Dernier exemple en date, la compilation de reprises de Nevermind proposée en 2014 par le label DIY Et mon cul c’est du tofu (joli nom), et qui regroupe tout un agrégat de francs-tireurs de l’underground hexagonal, de Noir Boy George à Jessica93. Si Pascal du groupe Besoin Dead et initiateur du projet, reconnaît volontiers que c’est un album qu’il a « énormément écouté », il voit néanmoins Nevermind « plus comme une tarte à la crème qu’un chef-d’œuvre absolu. » Il ajoute : « En proposant cet album de reprises, on a quelque part demandé à nos amis de singer leur adolescence 20 ans après. »
Ce qui ne l’empêche pas de revenir sur l’impact qu’a eu Nirvana sur sa manière d’appréhender la musique, et sur les différents ponts que le groupe de Kurt Cobain lui a permis, directement ou indirectement, de franchir, en mettant en perspective leur charge politique :
« Pour un groupe mainstream, leur propos n’était parfois pas si idiot, et rétrospectivement beaucoup moins creux que les banalités que racontent les musiciens actuels dans les magazines. Certes, comme l’avaient souligné les Thugs, toute cette clique de groupes du nord ouest américain n’était pas si critique envers le système libéral, mais néanmoins progressiste sur des questions de société, comme le féminisme, l’homosexualité, le végétarisme. C’était déjà ça de pris. En tout cas Nirvana fut pour moi une passerelle vers le punk rock et des formes musicales plus autonomes, confidentielles, déviantes et expérimentales. »

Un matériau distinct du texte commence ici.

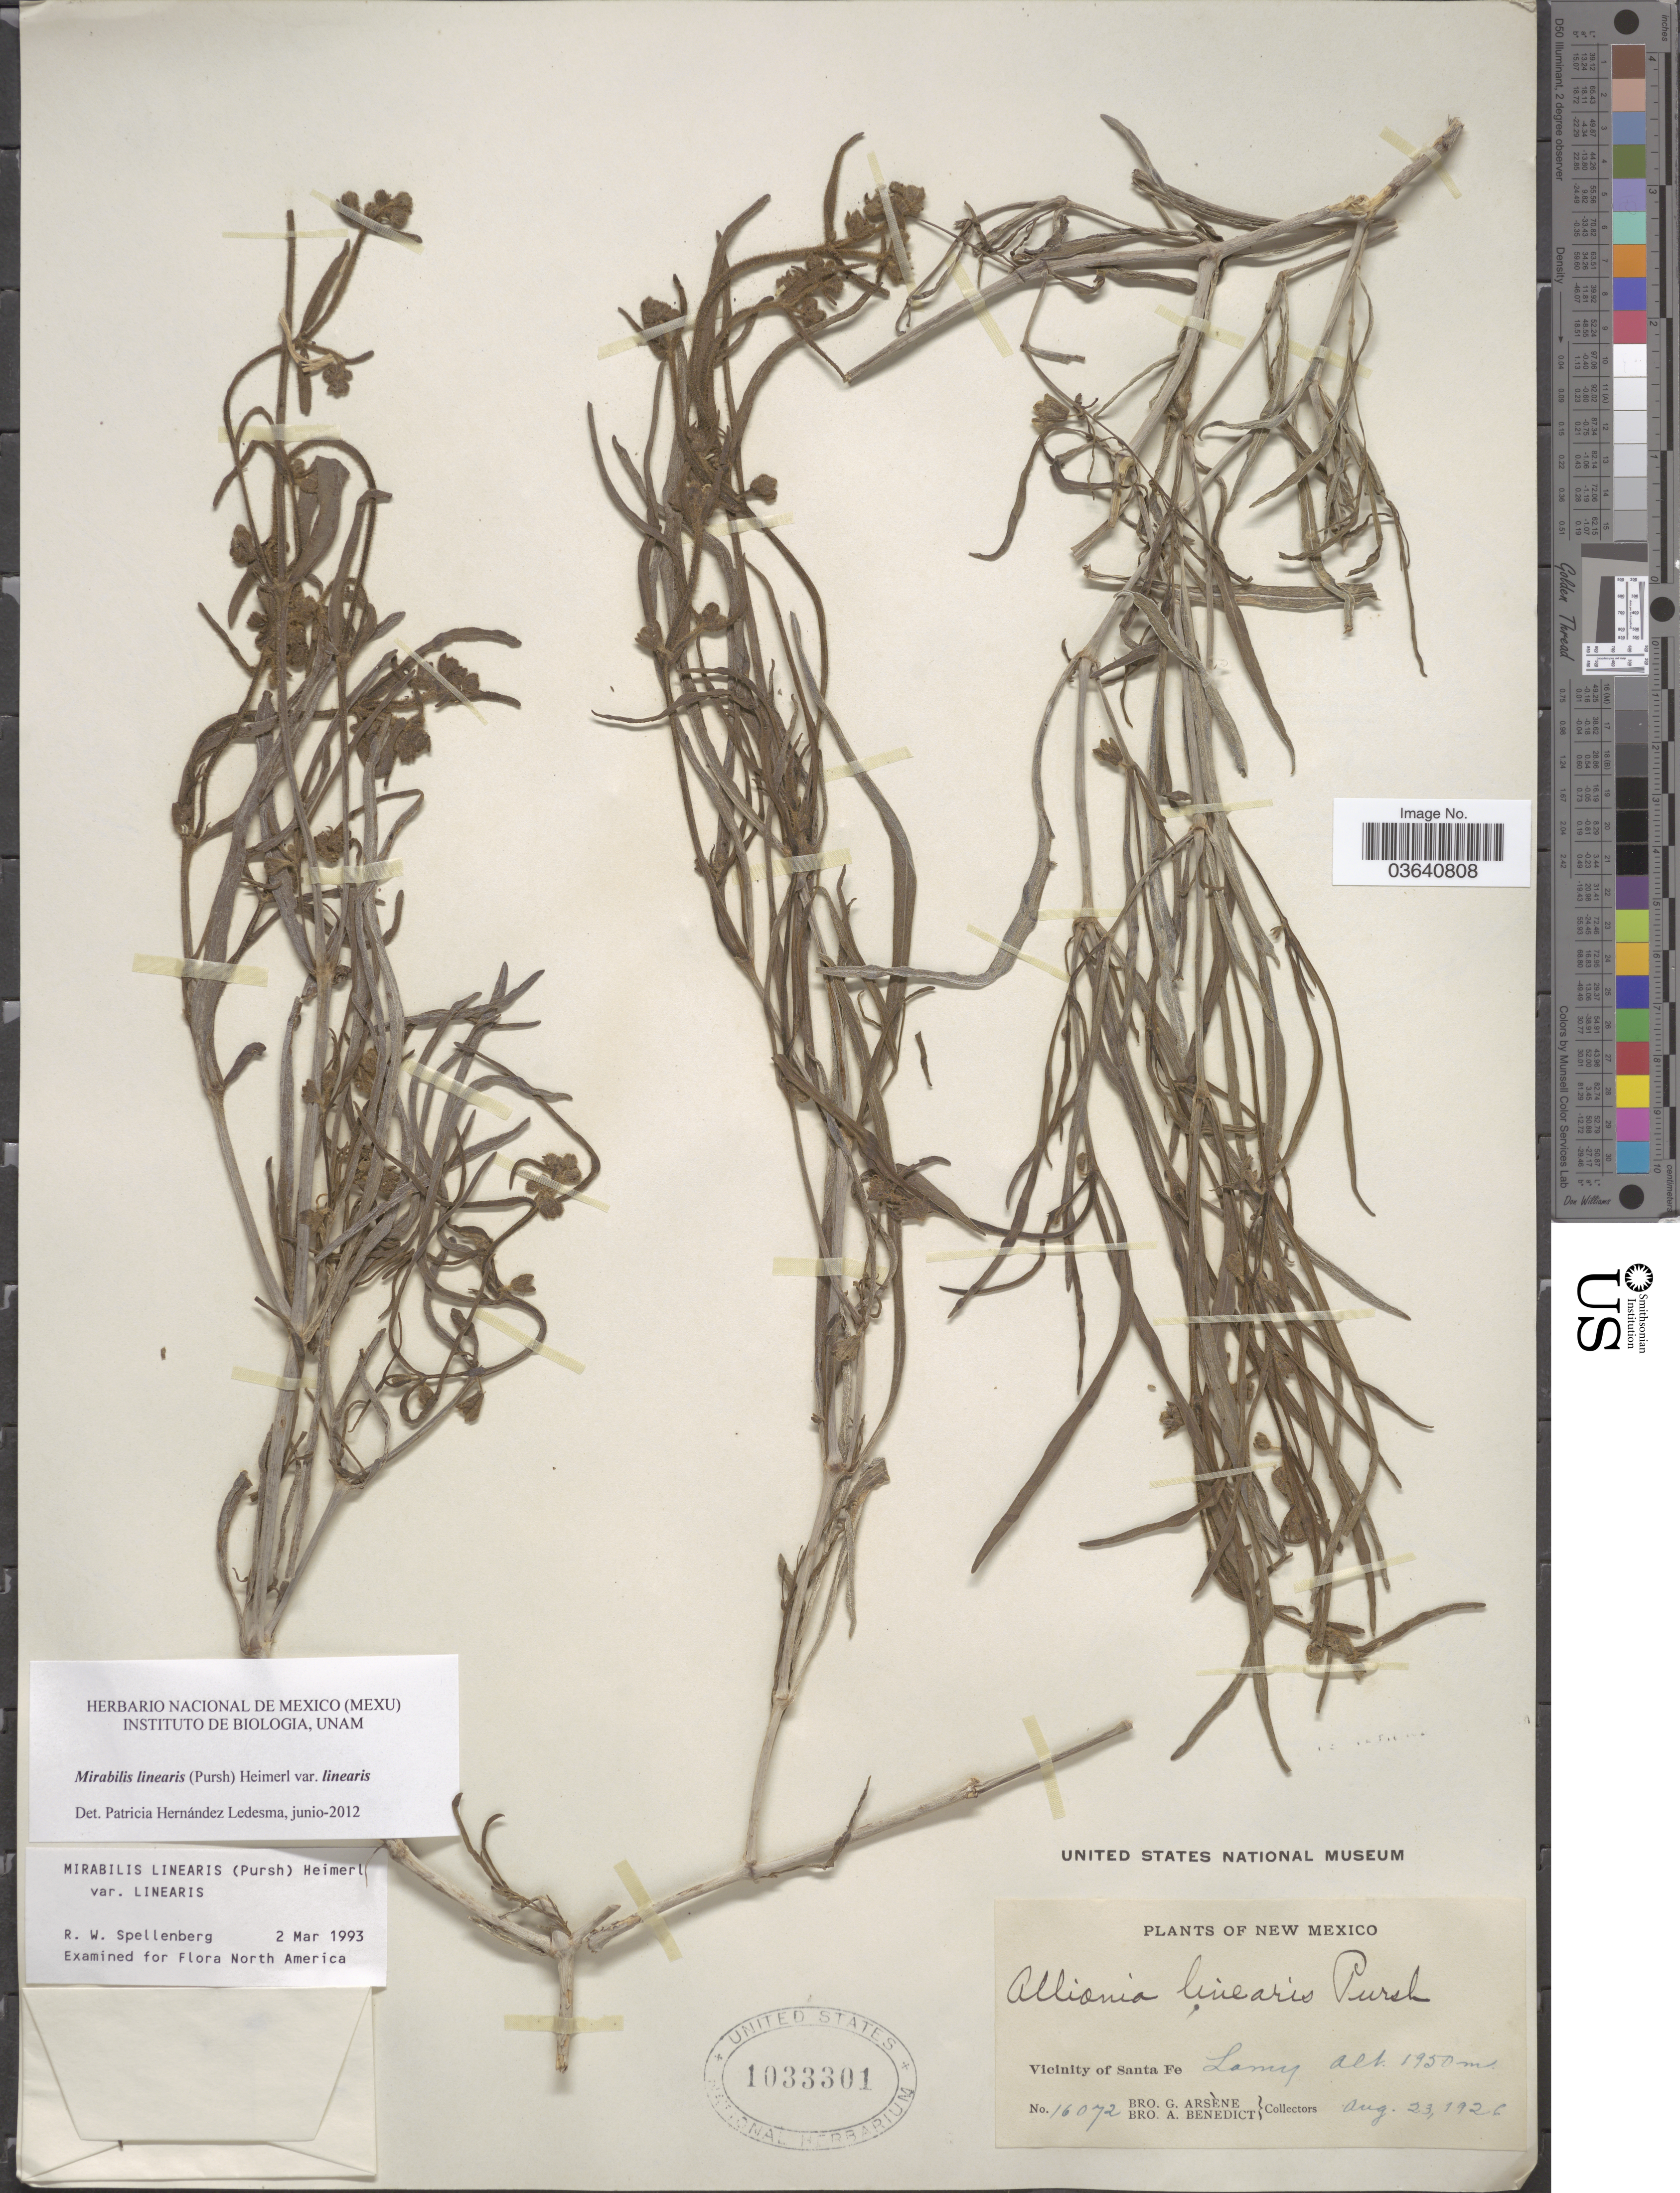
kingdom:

Présent lui aussi sur la compilation avec son projet Jessica93, Geoffroy Laporte partage lui aussi cette idée de passerelle, tout en se remémorant avec exactitude de quelle manière Nirvana est arrivé dans son champ musical :
J’aimais l’idée que l’histoire du groupe amène un malaise, j’adorais ce malaise peut-être autant que le groupe en lui-même.
Jessica 93
» J’avais 11 ans quand Nevermind est sorti, et le souvenir que j’en avais n’était rien d’autre que ce mec dans le clip de Smells Like Teen Spirit avec son balai. Ce n’est que quelques années plus tard, trois mois après la mort de Kurt Cobain, qu’un pote de ma classe de quatrième m’a prêté une K7 qu’il avait dans la poche. C’était un samedi matin, à ce moment-là j’ai pressé play sur mon lecteur cassette In Bloom m’a explosé à la figure. Je m’en rappelle comme si c’était samedi dernier. J’aimais l’idée que l’histoire du groupe amène un malaise, j’adorais ce malaise peut-être autant que le groupe en lui-même. Il faut préciser que j’ai grandi dans une cité du 93, les ambiances glauques, je baignais dedans, et petit on jouait parmi les seringues. J’avais, grâce à ce groupe, le sentiment de pouvoir refléter d’où je venais, bien plus fortement que le rap que j’écoutais jusqu’alors. Nirvana est le groupe qui m’a ouvert la porte à tout un univers dont j’ignorais l’existence. Le punk a depuis guidé mes baskets, j’ai monté mes premiers groupes en sachant à peine jouer d’un instrument. Après des formations de lycée, puis Natural Moustik, les Louise Mitchels, Mobylette Facile, Comité Défaite, Missfist, Retsar Baï Naïm ou maintenant principalement Jessica93, après plus de 500 concerts dans des conditions parfois irréalistes, plus d’une quinzaine de pays visités, il n’y a pas une seconde que je puisse regretter, et je sais que je ne le dois sûrement pas à ce faux groupe de poseurs en mousse de Radiohead, mais bien à cette bande de bouseux du nord-ouest américain. »
Plus que sur un plan strictement musical ou esthétique, l’apport de Nirvana aura résidé dans sa manière de ramener une certaine éthique punk au centre des débats, et ce jusque dans des scènes parmi peut-être les moins exposées, où son aura et son empreinte sont toujours marquées aujourd’hui.